The task
Filter the entries below down to the lines that hold "shift".

Records for processing
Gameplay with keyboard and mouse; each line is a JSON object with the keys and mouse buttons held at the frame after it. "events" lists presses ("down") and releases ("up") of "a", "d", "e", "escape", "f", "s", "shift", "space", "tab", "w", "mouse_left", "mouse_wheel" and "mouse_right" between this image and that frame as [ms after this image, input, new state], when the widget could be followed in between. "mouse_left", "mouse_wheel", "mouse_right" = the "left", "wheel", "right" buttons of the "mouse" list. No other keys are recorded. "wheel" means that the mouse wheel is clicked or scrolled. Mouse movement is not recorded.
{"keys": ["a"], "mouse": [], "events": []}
--
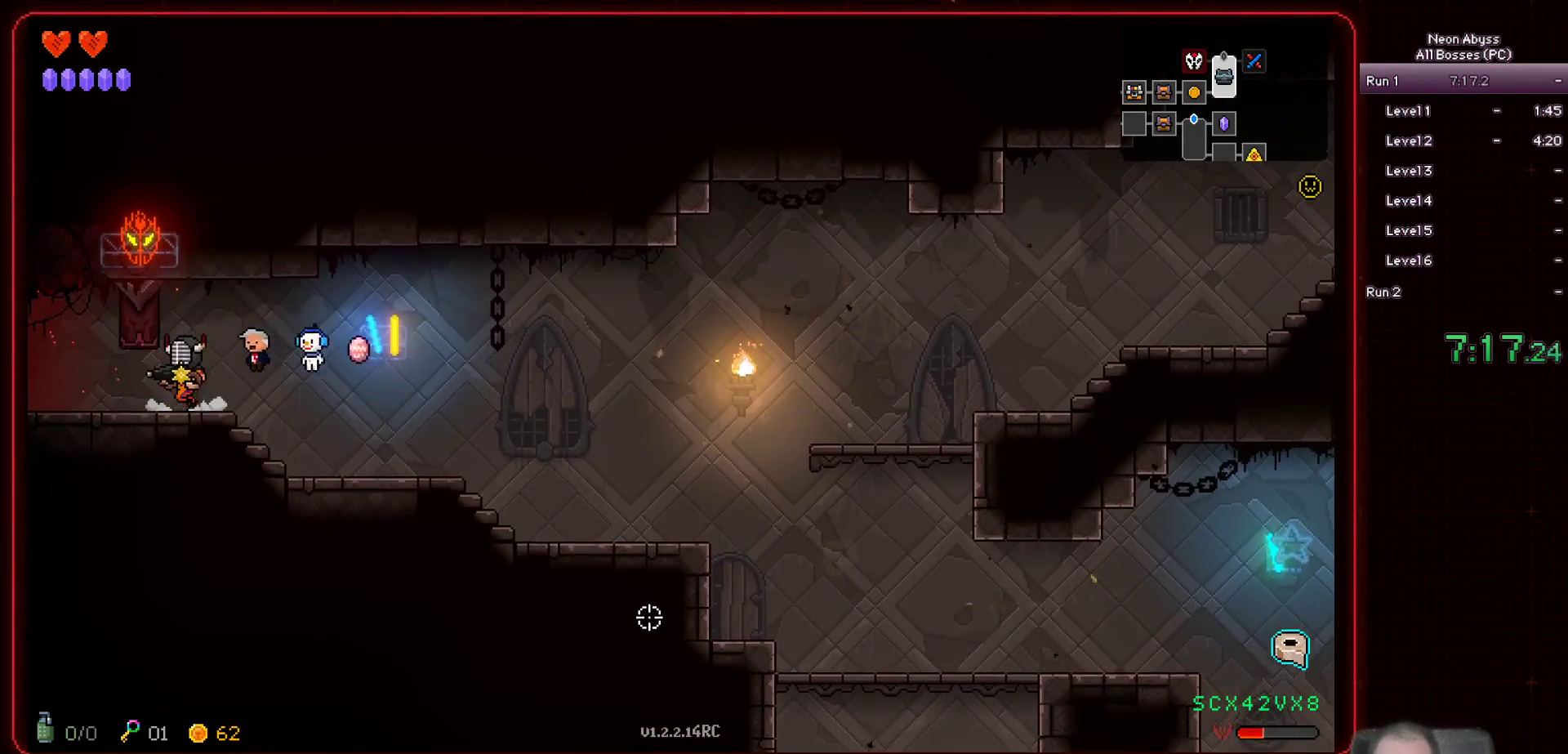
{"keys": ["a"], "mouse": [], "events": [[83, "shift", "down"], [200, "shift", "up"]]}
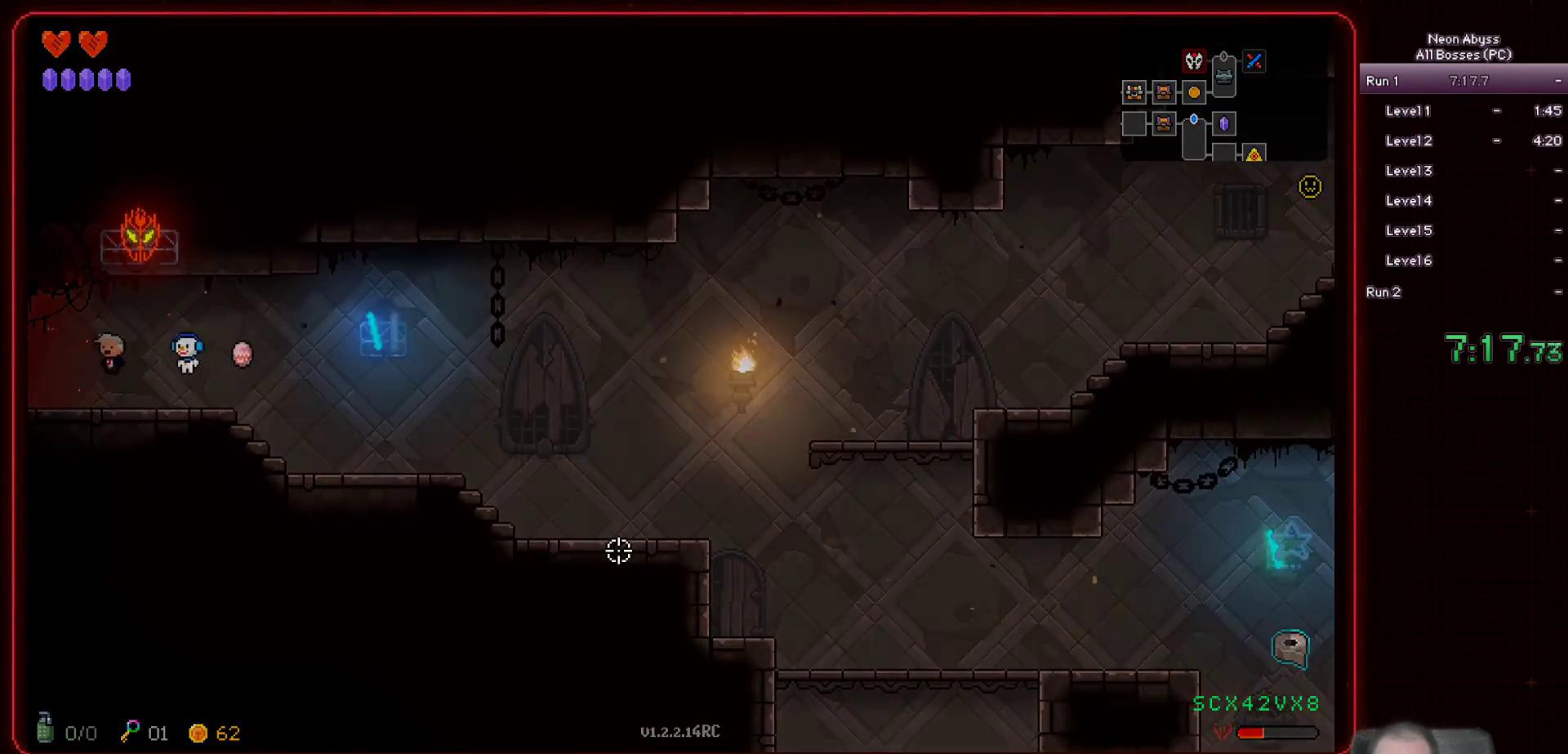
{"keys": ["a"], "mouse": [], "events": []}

Solution to the exercise
Gameplay with keyboard and mouse; each line is a JSON object with the keys and mouse buttons held at the frame after it. "events" lists presses ("down") and releases ("up") of "a", "d", "e", "escape", "f", "s", "shift", "space", "tab", "w", "mouse_left", "mouse_wheel" and "mouse_right" between this image and that frame as [ms after this image, input, new state], when the widget could be followed in between. "mouse_left", "mouse_wheel", "mouse_right" = the "left", "wheel", "right" buttons of the "mouse" list. No other keys are recorded. "wheel" means that the mouse wheel is clicked or scrolled. Mouse movement is not recorded.
{"keys": ["a"], "mouse": [], "events": [[83, "shift", "down"], [200, "shift", "up"]]}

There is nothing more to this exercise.